Un mot sur le casting ? Scoot McNairy et Whitney Able. Ils sont juste parfait. Lui en photographe un peu looser, et elle en sympathique petite fille riche, sorte de poupée Barbie qui pourtant se débrouille plutôt bien dans la jungle. La magie tient peut-être au fait qu'à l'époque ils étaient en couple. Le jeu de regards, les corps qui se penchent l'un vers l'autre, la solitude de chacun, et puis l'évidence à la sortie de cette rencontre du troisième type...
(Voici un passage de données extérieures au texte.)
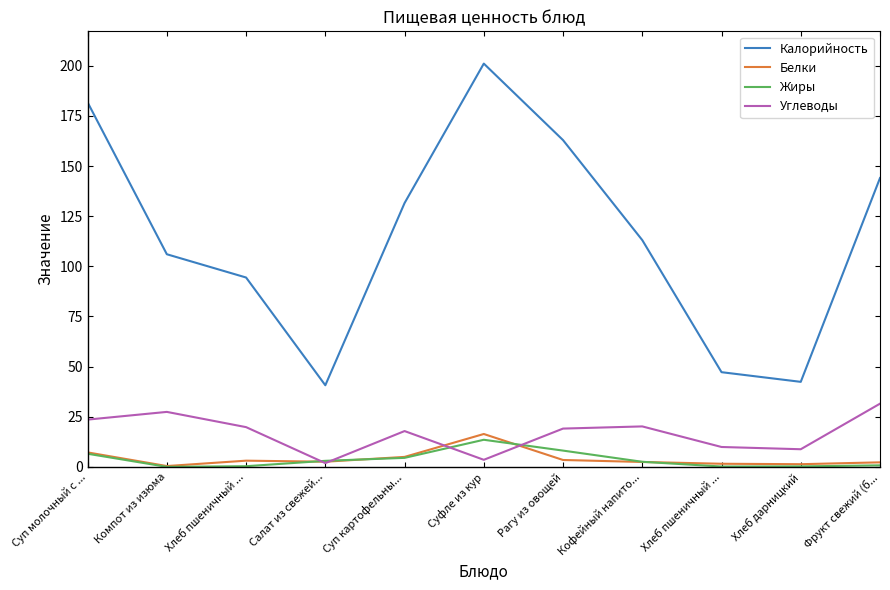

At which category does Жиры reach its first local peak?

Суфле из кур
Mais c'est surtout la photographie qui l'emporte le plus comme atout du film, par Gareth Edwards lui-même. Dans un premier temps, il était question que le film soit tournée en Asie, mais, sûrement pour des questions de budgets, il sera tourné au Mexique. Le film y gagne, par de nombreuses scènes et cette ambiance mexicaine, une véritable plus-value. Ces moments suspendus, la lumière des bougies, les couchers de soleil, la vision de l'Amérique depuis le temple de maya de Yaxha, les paysages filmés depuis le train, le bateau... Tout est magnifique, jusqu'à cette traversée d'une ville US en ruine (réellement ravagée par un ouragan un peu avant le tournage), au bord du mur de la frontière. Petit gifle politique balancée comme ça, mine de rien ; non un mur ne vous protégera de rien...
Si, un dernier atout. La musique de Jon Hopkins. Je suis désolé, je vais encore employer des superlatifs simples : magnifique. A la fois fil tendu de ce road-movie, mais aussi support des moments suspendus, c'est un écrin à la hauteur des images. Bien plus fin que Hanz Zimmer qui vous assène ses envolées symphoniques de plus en plus prétentieuses, Hopkins est un compositeur qui sait jouer d'un souffle, d'une vibration, avec justesse et émotion. Pas besoin d'être grandiloquent pour imposer une atmosphère...
C'est tout cela qui fait de Monsters un film à part. Un bijou. Véritable succès inattendu, ce film a été boudé dans les salles françaises. C'est dommage, réellement, car il y a un peu de notre destin à venir dans ce film. Dans une lente traversée au milieu d'un Mexique subissant les bombardements américains, cette fable tout aussi romantique qu'écologique est le préquel d'un monde en ruines où seul l'amour peut encore donner du sens. Il y a des points communs avec Apocalypse Now (et quelques clins d'œil) dans ce road-movie, à l'instar d'un capitaine Willard qui se contente parfois d'être seulement le témoin de cette folie ambiante. Il y aussi du Terence Malik dans cette vision naturaliste. Bref, Monsters est un chef d'œuvre qui vous laissera une sensation durable.